After checking your credit score and knowing where you stand based on the viewpoint of your lender, you can estimate your mortgage payments to determine if you can really afford the home that you are interested in buying. For example, if you have a FICO score of 760 or higher, you are on the safe zone. Most lending companies consider people with this score to be low-risk clients and thus provide them the best rates for repayments and interests. If I needed to fix my credit, I would look for the best service out there, as this would save me a huge amount of mortgage interest dollars.

It will help you out if you will work to get your scores on this range, before you buy a house through a mortgage loan. Improving your score could mean thousands of dollars on your annual savings.

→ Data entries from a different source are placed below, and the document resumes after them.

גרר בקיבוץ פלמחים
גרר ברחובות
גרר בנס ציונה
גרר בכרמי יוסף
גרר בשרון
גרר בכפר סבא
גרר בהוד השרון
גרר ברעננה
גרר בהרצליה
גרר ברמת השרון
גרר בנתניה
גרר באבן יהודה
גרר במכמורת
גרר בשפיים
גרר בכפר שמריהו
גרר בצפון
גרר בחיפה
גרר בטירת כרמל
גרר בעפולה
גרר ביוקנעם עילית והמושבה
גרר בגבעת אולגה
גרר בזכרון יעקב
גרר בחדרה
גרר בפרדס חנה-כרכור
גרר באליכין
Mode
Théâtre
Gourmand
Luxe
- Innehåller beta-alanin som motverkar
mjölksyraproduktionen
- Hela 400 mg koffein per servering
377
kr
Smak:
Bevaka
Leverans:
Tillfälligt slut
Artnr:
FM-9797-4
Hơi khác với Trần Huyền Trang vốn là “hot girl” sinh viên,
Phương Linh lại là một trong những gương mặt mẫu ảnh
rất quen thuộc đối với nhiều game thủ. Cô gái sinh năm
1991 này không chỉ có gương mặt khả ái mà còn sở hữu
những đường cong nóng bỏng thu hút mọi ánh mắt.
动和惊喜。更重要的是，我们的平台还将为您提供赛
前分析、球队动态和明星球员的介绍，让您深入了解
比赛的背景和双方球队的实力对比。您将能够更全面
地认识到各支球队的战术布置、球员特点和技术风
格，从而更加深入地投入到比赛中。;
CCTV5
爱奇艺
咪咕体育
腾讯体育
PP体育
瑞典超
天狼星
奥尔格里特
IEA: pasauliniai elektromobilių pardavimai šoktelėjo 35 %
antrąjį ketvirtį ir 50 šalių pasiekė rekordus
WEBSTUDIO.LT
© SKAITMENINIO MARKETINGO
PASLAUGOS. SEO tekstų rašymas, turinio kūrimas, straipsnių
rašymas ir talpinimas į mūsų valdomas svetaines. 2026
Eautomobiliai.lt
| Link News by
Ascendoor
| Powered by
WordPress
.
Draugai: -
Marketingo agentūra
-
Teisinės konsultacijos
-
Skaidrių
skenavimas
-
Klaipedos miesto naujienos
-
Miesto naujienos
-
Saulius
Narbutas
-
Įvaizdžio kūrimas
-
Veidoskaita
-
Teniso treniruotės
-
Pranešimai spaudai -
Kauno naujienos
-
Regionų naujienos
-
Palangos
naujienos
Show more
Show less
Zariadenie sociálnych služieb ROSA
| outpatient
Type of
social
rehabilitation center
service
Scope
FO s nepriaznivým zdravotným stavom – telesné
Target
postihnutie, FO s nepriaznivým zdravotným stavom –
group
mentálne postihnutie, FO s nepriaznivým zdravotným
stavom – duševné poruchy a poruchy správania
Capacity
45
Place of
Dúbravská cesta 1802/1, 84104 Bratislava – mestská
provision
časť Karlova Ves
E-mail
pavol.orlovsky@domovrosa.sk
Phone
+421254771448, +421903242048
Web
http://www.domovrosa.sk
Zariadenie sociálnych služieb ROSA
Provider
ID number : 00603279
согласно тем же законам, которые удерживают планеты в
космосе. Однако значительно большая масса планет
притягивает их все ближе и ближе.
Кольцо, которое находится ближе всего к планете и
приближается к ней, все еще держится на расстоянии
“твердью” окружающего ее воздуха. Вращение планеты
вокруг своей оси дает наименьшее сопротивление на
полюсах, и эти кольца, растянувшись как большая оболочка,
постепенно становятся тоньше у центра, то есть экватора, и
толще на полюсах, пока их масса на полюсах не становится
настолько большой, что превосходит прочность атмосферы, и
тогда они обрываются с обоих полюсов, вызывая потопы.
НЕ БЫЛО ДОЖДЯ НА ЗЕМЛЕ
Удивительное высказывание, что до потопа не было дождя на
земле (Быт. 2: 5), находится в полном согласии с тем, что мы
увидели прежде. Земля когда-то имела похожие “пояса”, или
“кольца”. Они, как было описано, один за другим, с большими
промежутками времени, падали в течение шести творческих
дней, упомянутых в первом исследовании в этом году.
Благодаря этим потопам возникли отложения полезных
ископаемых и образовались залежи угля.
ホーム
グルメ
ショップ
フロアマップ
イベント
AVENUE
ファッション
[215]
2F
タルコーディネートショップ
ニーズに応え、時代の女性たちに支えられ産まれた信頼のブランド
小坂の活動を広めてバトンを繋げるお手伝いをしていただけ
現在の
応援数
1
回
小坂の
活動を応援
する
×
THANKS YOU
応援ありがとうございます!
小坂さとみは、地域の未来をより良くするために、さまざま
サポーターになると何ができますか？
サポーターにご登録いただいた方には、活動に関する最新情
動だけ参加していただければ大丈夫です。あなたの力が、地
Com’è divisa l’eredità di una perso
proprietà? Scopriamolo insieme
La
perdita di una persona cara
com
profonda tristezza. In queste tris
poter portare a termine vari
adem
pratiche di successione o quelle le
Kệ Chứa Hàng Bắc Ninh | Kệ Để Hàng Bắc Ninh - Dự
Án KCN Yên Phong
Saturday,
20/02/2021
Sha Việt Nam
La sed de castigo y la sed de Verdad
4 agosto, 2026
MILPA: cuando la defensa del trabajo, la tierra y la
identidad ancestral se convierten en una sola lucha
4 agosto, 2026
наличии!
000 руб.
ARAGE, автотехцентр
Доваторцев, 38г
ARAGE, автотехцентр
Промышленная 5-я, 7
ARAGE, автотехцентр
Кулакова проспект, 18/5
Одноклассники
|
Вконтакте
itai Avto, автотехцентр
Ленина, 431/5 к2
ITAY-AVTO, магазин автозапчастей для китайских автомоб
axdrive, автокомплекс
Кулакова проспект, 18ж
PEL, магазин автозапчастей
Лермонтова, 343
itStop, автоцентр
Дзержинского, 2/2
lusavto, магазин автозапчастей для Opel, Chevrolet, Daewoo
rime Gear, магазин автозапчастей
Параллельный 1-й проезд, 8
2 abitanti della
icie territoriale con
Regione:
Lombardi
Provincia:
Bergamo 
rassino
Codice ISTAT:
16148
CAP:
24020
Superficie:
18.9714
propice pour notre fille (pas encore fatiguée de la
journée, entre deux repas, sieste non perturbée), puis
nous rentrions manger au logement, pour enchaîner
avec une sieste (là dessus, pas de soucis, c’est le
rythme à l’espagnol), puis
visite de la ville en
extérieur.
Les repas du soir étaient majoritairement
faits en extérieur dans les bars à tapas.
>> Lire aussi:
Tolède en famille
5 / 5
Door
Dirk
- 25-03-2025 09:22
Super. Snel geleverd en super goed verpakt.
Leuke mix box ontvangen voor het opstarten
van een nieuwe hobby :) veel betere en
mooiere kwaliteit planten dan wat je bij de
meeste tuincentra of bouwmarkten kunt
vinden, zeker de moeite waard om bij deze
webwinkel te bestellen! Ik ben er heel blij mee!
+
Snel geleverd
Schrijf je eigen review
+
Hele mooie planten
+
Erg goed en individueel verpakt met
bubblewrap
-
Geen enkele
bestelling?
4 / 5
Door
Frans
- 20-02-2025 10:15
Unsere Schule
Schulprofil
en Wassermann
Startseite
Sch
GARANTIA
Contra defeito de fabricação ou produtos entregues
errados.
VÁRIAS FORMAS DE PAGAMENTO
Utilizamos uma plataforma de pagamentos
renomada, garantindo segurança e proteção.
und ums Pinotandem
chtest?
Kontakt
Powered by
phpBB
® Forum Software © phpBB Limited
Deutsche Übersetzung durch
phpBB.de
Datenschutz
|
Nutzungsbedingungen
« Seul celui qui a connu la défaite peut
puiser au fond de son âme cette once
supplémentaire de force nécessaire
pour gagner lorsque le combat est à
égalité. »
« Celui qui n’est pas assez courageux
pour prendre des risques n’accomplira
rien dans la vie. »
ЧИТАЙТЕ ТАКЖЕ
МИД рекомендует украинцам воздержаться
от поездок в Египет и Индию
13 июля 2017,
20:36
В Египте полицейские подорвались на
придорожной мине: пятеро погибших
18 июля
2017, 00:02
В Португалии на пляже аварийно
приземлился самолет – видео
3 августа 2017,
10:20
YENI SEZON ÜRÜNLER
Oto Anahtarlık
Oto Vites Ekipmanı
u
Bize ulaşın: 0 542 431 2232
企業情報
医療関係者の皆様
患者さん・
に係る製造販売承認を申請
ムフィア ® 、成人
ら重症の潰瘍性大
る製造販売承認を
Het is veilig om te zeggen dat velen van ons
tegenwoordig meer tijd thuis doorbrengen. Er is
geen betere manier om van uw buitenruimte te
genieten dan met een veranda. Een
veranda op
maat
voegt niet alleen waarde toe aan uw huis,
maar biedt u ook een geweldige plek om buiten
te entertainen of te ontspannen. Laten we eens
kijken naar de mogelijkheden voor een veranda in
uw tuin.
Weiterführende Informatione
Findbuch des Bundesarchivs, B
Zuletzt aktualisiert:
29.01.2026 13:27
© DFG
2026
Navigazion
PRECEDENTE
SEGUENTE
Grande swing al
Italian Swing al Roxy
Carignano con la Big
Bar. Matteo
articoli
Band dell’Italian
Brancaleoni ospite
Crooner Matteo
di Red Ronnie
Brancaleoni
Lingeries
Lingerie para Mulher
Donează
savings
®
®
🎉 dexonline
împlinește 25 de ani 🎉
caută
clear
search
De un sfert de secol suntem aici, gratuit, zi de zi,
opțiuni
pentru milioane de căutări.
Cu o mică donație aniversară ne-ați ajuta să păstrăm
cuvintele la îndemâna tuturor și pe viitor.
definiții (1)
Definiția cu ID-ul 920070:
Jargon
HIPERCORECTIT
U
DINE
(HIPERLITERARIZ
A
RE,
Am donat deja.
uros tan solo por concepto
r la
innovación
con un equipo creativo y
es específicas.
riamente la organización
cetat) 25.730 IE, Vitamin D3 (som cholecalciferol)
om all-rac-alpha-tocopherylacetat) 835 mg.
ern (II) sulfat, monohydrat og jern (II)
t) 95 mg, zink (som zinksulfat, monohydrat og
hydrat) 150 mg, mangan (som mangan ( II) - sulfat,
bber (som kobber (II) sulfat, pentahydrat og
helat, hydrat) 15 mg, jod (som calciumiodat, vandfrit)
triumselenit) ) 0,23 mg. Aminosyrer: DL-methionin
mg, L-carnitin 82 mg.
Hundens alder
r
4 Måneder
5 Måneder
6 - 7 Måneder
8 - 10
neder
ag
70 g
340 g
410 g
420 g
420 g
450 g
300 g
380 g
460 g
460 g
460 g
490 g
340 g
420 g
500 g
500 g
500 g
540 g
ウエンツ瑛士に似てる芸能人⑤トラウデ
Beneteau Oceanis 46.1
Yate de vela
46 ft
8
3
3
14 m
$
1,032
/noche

Meanwhile, it is also true that mortgage lenders are becoming stricter in their lending practices, and individual FICO scores play a crucial role in getting the best rates for a home loan. Your credit standing can be more vital once you improve your score. Because lenders are less likely to accommodate riskier customers, people with poor credit may find it more difficult to qualify for mortgage loans. A high credit score means that lending companies will not consider you to be a risky client. As a matter of fact, only 2% of customers in the range of low-risk clients will have the possibility to reach three months past due or worse on any credit account in two years.

Make certain that you watch your credit when you apply for home financing. Bear in mind that what you do before, during and after you buy a home through mortgage can affect your financial life. That is why it is essential to check your credit rating to make sure you will have the best deal in buying a home that you want.

For highlight, be sure to remember these two points when you are searching for a home to buy:

  1. Check your FICO score from three national reporting agencies: Experian, Equifax and Transunion. This is to check if there are any discrepancies between these three agencies.
    If you believe that your credit report has errors – for example, you have spotted an unpaid item that you have already settled or a credit appeared that is not yours – you need to submit a dispute with the reporting agency.
  2. After getting your score and details for possible rates, you must consult a home mortgage expert and ask about your monthly mortgage. This is a good way to be sure that you are ready for the payments to buy your home.